▶ _Provided text_:
Problem on directional derivatives - Leading Lesson

Problem on directional derivatives

At a particular point, the differentiable function $f(x,y)$ has directional derivatives $$D_\mathbf{\bfu_1}f = 1 \text{, and } D_\mathbf{\bfu_2}f = -2$$ where $$\mathbf{\bfu_1} = \frac{1}{\sqrt{2}} \mathbf{i} - \frac{1}{\sqrt{2}} \mathbf{j} \text{, and } \mathbf{\bfu_2} = \frac{1}{\sqrt{2}} \mathbf{i} + \frac{1}{\sqrt{2}} \mathbf{j}.$$

Find the value of $\partial_x f$ and $\partial_y f$.

Solution
We are trying to find the partial derivatives of a two-variable function given information on the directional derivatives.
To do that, we try to relate the partial derivatives of $f$ to the directional derivatives of $f$.

▶ _Requirement 1_: Retype the rows under Saved entries, everything from the start down through the line containing "I hope they". Leave the picture out of your copy.

▶ _Saved entries_:
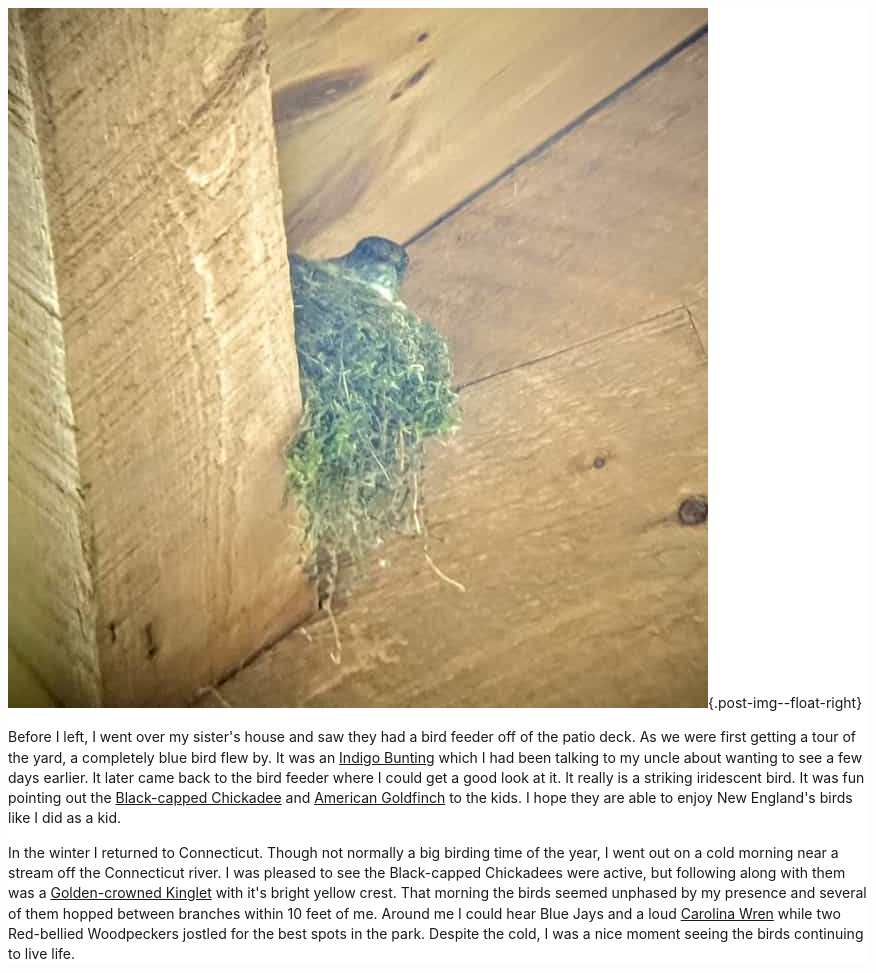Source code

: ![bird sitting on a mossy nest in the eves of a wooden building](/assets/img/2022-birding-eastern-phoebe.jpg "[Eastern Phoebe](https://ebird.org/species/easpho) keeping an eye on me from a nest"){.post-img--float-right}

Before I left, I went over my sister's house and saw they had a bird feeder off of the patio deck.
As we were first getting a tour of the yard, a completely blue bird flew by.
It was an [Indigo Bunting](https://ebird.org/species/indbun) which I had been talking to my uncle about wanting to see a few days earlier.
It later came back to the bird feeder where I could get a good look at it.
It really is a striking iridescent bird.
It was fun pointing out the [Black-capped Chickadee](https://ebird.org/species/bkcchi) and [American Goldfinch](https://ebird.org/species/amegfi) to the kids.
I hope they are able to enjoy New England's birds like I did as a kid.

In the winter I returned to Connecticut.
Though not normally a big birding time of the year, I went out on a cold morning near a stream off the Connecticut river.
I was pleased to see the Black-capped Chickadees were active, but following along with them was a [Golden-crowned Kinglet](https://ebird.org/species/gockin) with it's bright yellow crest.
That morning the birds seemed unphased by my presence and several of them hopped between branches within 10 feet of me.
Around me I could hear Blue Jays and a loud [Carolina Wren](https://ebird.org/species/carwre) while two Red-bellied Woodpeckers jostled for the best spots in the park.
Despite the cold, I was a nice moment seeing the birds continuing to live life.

▶ _Requirement 2_: Write what comes next in the directional derivatives problem, picking up right after its last sentence.

▶ _Answer area 1_:
Source code

: ![bird sitting on a mossy nest in the eves of a wooden building](/assets/img/2022-birding-eastern-phoebe.jpg "[Eastern Phoebe](https://ebird.org/species/easpho) keeping an eye on me from a nest"){.post-img--float-right}

Before I left, I went over my sister's house and saw they had a bird feeder off of the patio deck.
As we were first getting a tour of the yard, a completely blue bird flew by.
It was an [Indigo Bunting](https://ebird.org/species/indbun) which I had been talking to my uncle about wanting to see a few days earlier.
It later came back to the bird feeder where I could get a good look at it.
It really is a striking iridescent bird.
It was fun pointing out the [Black-capped Chickadee](https://ebird.org/species/bkcchi) and [American Goldfinch](https://ebird.org/species/amegfi) to the kids.
I hope they are able to enjoy New England's birds like I did as a kid.

▶ _Answer area 2_:
Recall that
Directional derivative and gradient

The directional derivative of $f$ in the direction of $\bfu$ can be computed by: $$
D_{\bfu} f = \nabla f \cdot \frac{\bfu}{|\bfu|}$$
Definition of the gradient

The gradient of $f$ is defined as: $$\nabla f = \partial_x f \ \bfi + \partial_y f \ \bfj$$
Length of a vector

We now write out equations given by the directional derivatives for $\bfu_1$ and $\bfu_2$. Noting that both $|\bfu_1|=1$ and $|\bfu_2| = 1$, we get
\begin{align}
1 &= (\partial_x f, \partial_y f)\cdot \left(\frac{1}{\sqrt{2}}, \frac{-1}{\sqrt{2}} \right),\\
-2 &=(\partial_x f, \partial_y f)\cdot \left(\frac{1}{\sqrt{2}}, \frac{1}{\sqrt{2}} \right).
\end{align}
Direct computation of dot product

Expanding the dot product and multiplying by $\sqrt{2}$,
\begin{align}
\sqrt{2} &= \partial_x f - \partial_y f, \\
-2 \sqrt{2} &= \partial_x f + \partial_y f.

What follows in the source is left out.